Reserve Bank of India plays the role of the central bank in India with the authority to issue currency notes. The prime function of RBI involves monitoring and controlling the supply of money across the economy and the cost of credit. While the supply of money refers to the amount of money available for the economy, the cost of credit refers to the price at which the economy can borrow the available money.

The supply of money and the cost of credit have a significant impact on growth and inflation in the economy. To control growth and inflation, certain tools are used by RBI. The different control tools include Repo Rate, Reverse Repo Rate, Cash Reserve Ratio, and Statutory Reserve Ratio.

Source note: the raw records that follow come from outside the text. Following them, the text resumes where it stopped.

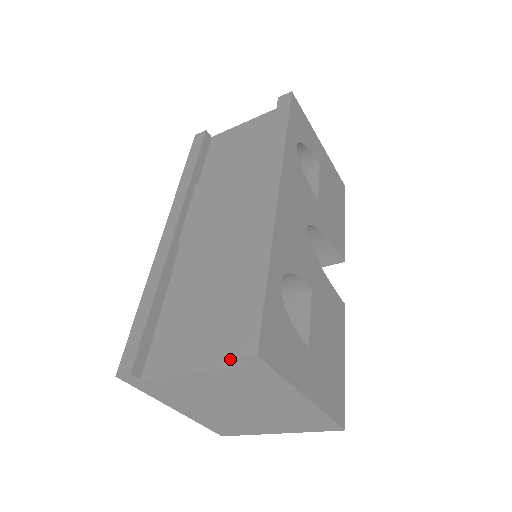
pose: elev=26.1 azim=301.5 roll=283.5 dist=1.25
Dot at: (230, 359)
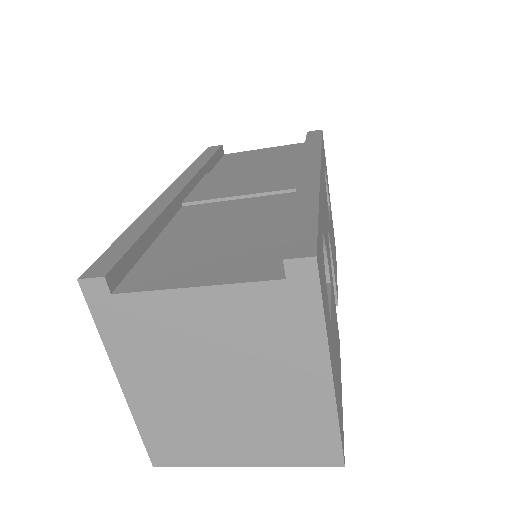
Dot at: (262, 274)
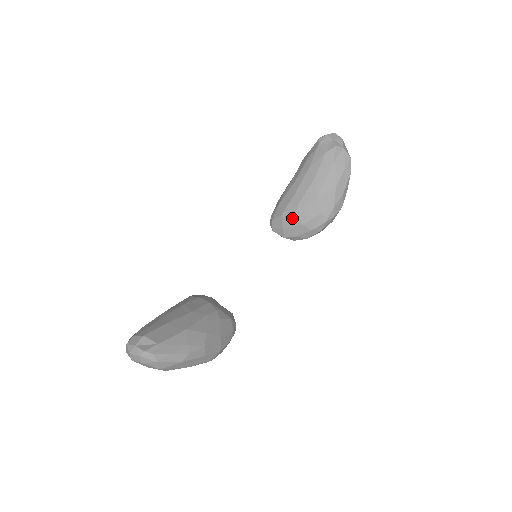
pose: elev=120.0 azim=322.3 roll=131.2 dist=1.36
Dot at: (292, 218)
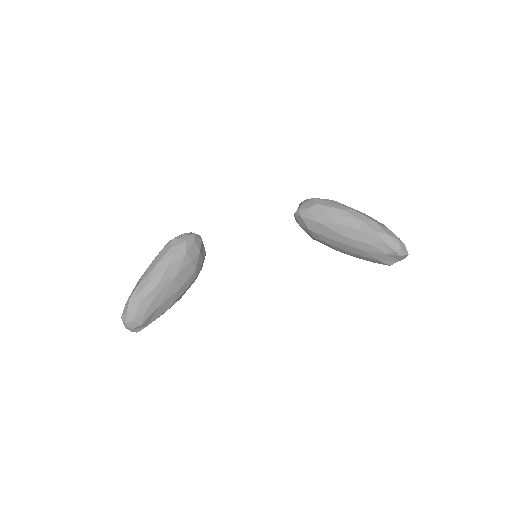
Dot at: (312, 236)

What Is Cash Reserve Ratio (CRR)?

Cash Reserve Ratio refers to the percentage of the deposit that the commercial banks have to keep with the RBI. Under the criteria of CRR, a certain ratio of the total bank deposits has to be kept in the RBI’s current account. CRR is a popular instrument that the central bank uses to control the system’s liquidity. The commercial banks neither have access to the deposited amount, nor do they earn any interest on the deposited amount. The current CRR of RBI is 4%, according to the latest updates of October 2019.

Aim of Cash Reserve Ratio

Cash Reserve Ratio pretends to be one of the citation rates when the base rate is determined. The base rate can be defined as a minimum loaning amount up to which a bank would not be allowed to provide funds. The rates are prescribed by India’s leading bank, the Reserve Bank of India and it ensures lucidity when it comes to the give-and-take transactions in the credit markets. Two of the important aims when it comes to the Cash Reserve Ratio would be,

  • Cash Reserve Ratio guarantees that the deposit amount is taken care of by the Central Bank, which is why the transaction is a secure one.
  • Another important objective with respect to the CRR would be inflation rates, which are kept under the standard benchmark. If the inflation percentage raises above the standard amount, RBI would just increase the Cash Reserve Ratio. This would cause the banks to provide a lower level of loan amounts.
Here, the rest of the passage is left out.